Anne Quillier (fender p, moog syth), toute seule le lendemain, amenait à recueillir d’une autre oreille les intentions qu’on pouvait lui prêter la veille. Dans cette église à l’acoustique un rien réverbérante, elle se livra à de longues errances, tantôt bordées par un ostinato de la main gauche, tantôt plongeant à la dérive et sans retenue dans un courant opaque, ramifié, aussi méandreux que la Charente en ces lieux. Quand elle abandonnait pour un temps la sonorité aquatique du Fender, elle remuait alors généreusement une lie épaisse du fond du Moog. Si la pianiste de la veille se distinguait par la netteté de son articulation, elle se révéla ici captivée par les figures fugitives qui pouvaient se dessiner et se dissoudre comme des ombres, des formes spectrales que dessine la vase remuée dans de l’eau claire, tout en usant d’un son flou, saturé, volontairement sali. Une des pièces jouées par le sextet s’intitulait Le vice du sujet : c’était un peu de quoi il s’agissait, essorer en la tordant cette veine mélodique, en exprimer un jus trouble dont la viscosité transfigurait ces lignes hier encore bien définies. Si des mélodies simples et presque enfantines pouvaient par instant faire surface, arpégées de la main gauche, elles étaient aussitôt brouillées, reprises comme un bois flotté par ce flot boueux. Qu’on ne se méprenne pas, la boue est un matériau riche, on peut, à l’instar d’un Richard Long, en tracer des couronnes somptueuses, on peut en faire des bains, ludiques ou thérapeutiques. Toutes ces dimensions avaient trouvé à se réunir dans cette immersion océanique. De Watchdog, sa formation en duo avec Pierre Horckmans, à ce solo, en passant par le sextet, on peut voir le travail d’Anne Quillier soumettre progressivement la forme native de sa veine mélodique à un traitement qui soit par excès la disloque – fragmentation, duplication, diffraction –, soit par défaut l’obscurcit ou la noie. C’était une chance que d’avoir pu l’accompagner sur ces deux voies qui se faisaient très discrètement écho (Echo – titre encore d’un morceau de la veille).

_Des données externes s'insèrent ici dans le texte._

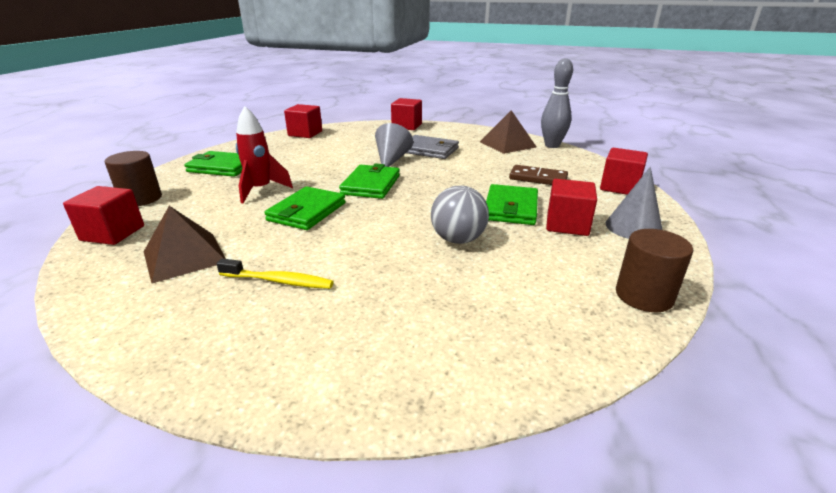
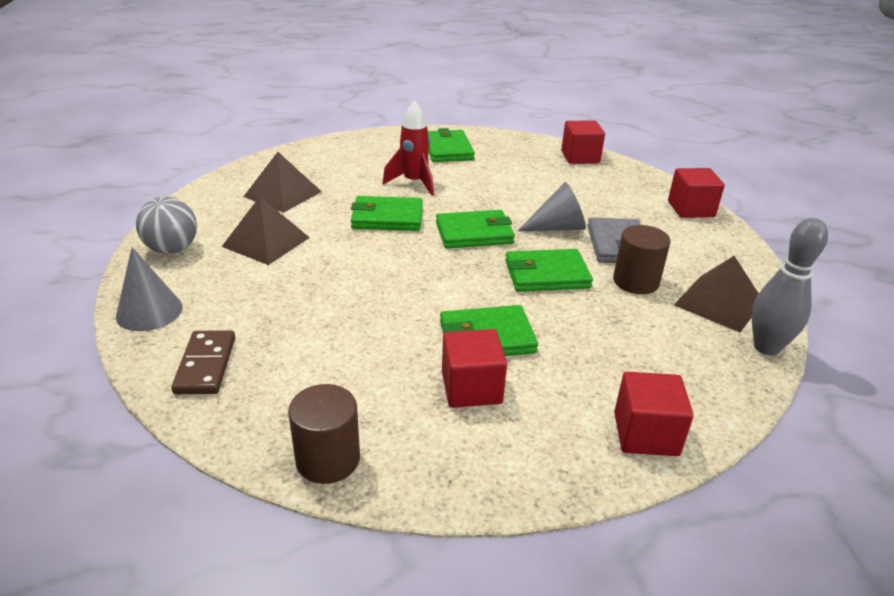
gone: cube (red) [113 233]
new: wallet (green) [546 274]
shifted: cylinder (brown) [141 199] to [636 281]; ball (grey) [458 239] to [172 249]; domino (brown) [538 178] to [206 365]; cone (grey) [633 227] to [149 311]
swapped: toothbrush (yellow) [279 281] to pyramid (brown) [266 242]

Si ce solo d’Anne Quillier se tenait sur la lisière qui sépare la matière de la forme, Sylvain Kassap(cl, bcl, chalumeau) et Hélène Labarrière (b) abordaient d’une certaine façon la même problématique, peut-être à leur corps défendant. Les sinueux mélismes d’Une cure d’inefficacité semblèrent après-coup faire figure de programme. Ces lignes de clarinette-basse mollement convulsées, mitées par une prolifération de notes étouffées et de sons multiples, sans direction précise ni volonté expressionniste laissaient songeur. S’ensuivit une Suite nomade qui traversait de multiples traditions, essentiellement moyen-orientales. Elle s’avéra plus convaincante, davantage toutefois par l’animation de longues tenues usant de la respiration circulaire que par ses mélopées effilochées. Crinière amena au bord du silence par la caresse du souffle et du bois, You accorda les basses sur un unisson avant de ressusciter quelques ghosts murmurant un peu de chanson française ; une Asphixie climatique força une toux catharreuse dans le tube de la clarinette tandis que des glissandos sur les cordes lubrifiaient son passage : c’est, en fin de compte, à ces pincées d’humour que fut retenu ce qui sans elles glissait doucement de l’informel à l’informe sans pour autant gagner son poids de matière brute.


Portes ouvertes

En solo le lendemain, Sylvain Kassap poursuivit dans la même voie. Les jeux de souffle initiaux mués en sifflements, en babil d’hirondelles, se timbrèrent peu à peu pour emprunter clandestinement les voies de l’Est. Portées par l’acoustique de l’église, ses arabesques toujours un peu erratiques, composèrent avec des passages volubiles puis des jeux rythmiques de clés et de tampons. Or cette errance a une histoire : un grand-père de Bessarabie, fuyant en 1903 le pogrom de Kishinev (Chisinau). Brièvement rappelé, ce contexte justifiait les accents klezmer que prit, en musique, cette confession tourmentée.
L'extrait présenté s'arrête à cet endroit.